KIGALI, Rwanda — If you’re tapped in to the internet, Twitter, Hollywood, or just generally following what’s happening in the world, there’s little chance you won’t hear of the extraordinary developments in the global fight against malaria.

Former U.S. Secretary of State Colin Powell, Bill Gates and Queen Rania of Jordan together with Ashton Kutcher and other celebrities have launched a Twitter campaign to end malaria deaths. Also, the television juggernaut “American Idol” dedicated a portion of its "Idol Gives Back" fundraiser to the fight against the disease. This isn’t about glitz and glamour; it’s about a parasite that for millennia has devastated humanity.

Even HBO’s new series “The Pacific” depicts the enormous toll malaria took on our troops during World War II. That wasn’t so long ago, so why the sudden ramp-up in the battle against the disease today? It’s not simply because malaria is a top childhood killer and because by distributing tens of millions more mosquito nets we’ll save millions of lives and drive GDP in some of the poorest countries up by about $80 billion. It’s because we can do it and there are simply no more excuses.

At the beginning of this new millennium, global leaders decided that — finally — it was time to tackle killers for which we had the technologies to make real progress. The highest-profile of these is, of course, AIDS. In spite of the costs, global commitments flowed in, allowing unprecedented program build out to prevent AIDS and millions to receive life-saving drugs — at costs up to $600 per person, per year a decade ago.

Malaria always made it into the buzz words of what we’d tackle, too: AIDS, tuberculosis and malaria became the new battle cry for public health activists. But somehow, funding needs for malaria and the effort to vanquish the disease never received the attention or publicity that it warranted.

The challenge, in part, is that historically, we have made big pushes against malaria only to see it come back with a vengeance. Malaria came to be viewed, particularly in Sub-Saharan Africa, as somehow unconquerable. The parasite quickly developed resistance to new treatments, and soon after, epidemics would once more rage. But, with better technology, we started to gain traction against this beast of a disease. In just the past few years, 25 countries have cut their malarial deaths by 50 percent.

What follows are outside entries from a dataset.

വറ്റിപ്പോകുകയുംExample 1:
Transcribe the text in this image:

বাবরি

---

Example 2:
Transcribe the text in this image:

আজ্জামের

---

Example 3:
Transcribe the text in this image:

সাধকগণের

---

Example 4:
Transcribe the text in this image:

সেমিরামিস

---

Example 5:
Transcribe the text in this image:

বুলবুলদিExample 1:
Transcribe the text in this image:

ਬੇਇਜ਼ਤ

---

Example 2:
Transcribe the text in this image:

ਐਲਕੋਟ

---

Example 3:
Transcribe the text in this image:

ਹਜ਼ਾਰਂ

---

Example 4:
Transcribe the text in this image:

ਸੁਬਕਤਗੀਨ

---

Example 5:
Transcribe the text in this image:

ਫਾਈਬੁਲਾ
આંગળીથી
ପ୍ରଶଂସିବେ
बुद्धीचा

I’m lucky to live in one of the places where extraordinary success has been realized.

Here in Rwanda in 2006, health centers were loaded with adults and children, feverish and deathly ill with malaria. Over 450,000 cases of malaria were registered that year in children under the age of 5 — that’s in a population of just over 10 million. Put simply, nearly everyone was sick with malaria (my wife and I were hit with it twice that year). But in came millions of nets — insecticide-treated nets that actually kill mosquitoes (think of it as a bug zapper without the electricity) — and rates dropped precipitously. By 2008, there were only about 25,000 kids who tested positive for malaria nationally.

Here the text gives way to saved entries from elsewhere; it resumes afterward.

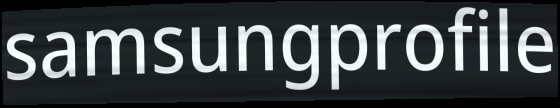
samsungprofileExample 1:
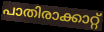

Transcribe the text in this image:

പാതിരാക്കാറ്റ്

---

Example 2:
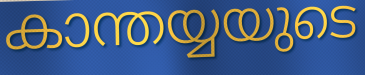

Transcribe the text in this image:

കാന്തയ്യയുടെ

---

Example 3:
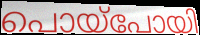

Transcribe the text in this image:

പൊയ്പോയി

Over the last five years, we have experienced a similarly stunning decline in the number of deaths from malaria. The leading drug for treating malaria infection — artemisinin combination therapy — is now available at every single health facility in Rwanda. If someone gets sick with malaria, there’s no reason to suffer. Fighting malaria gathers momentum quickly: higher treatment rates combined with bed net utilization quickly lower the rate of malaria in the population. Total eradication remains tricky — that would require ecological changes as well — but we do know that there’s no reason for anyone to die or suffer from malaria today.

There’s a maintenance side to all of this, of course. When malaria cases drop, people tend not to be as religious about using their nets, which can in turn lead to resurgence. That’s why it’s so critical not to simply talk about the amazing results and progress we’ve achieved to date on World Malaria Day, but rather to keep talking about it.

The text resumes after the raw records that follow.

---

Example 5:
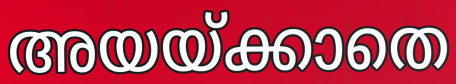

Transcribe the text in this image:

അയയ്ക്കാതെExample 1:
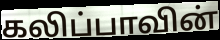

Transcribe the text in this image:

கலிப்பாவின்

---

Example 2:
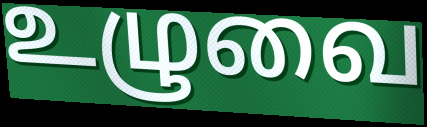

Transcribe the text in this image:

உழுவை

Tweet it, Facebook it, blog about it, get the word out until the last death due to this horrible disease is only a memory. On that day, it will be time to start the process all over again, because this is a pernicious and crafty parasite. We must always remain vigilant in the fight and supportive of those working on public health’s front lines, lest Mother Nature catch us resting on our laurels.

Josh Ruxin is Assistant Clinical Professor of Public Health at the Mailman School of Public Health at Columbia University and Director of the Access Project in Rwanda.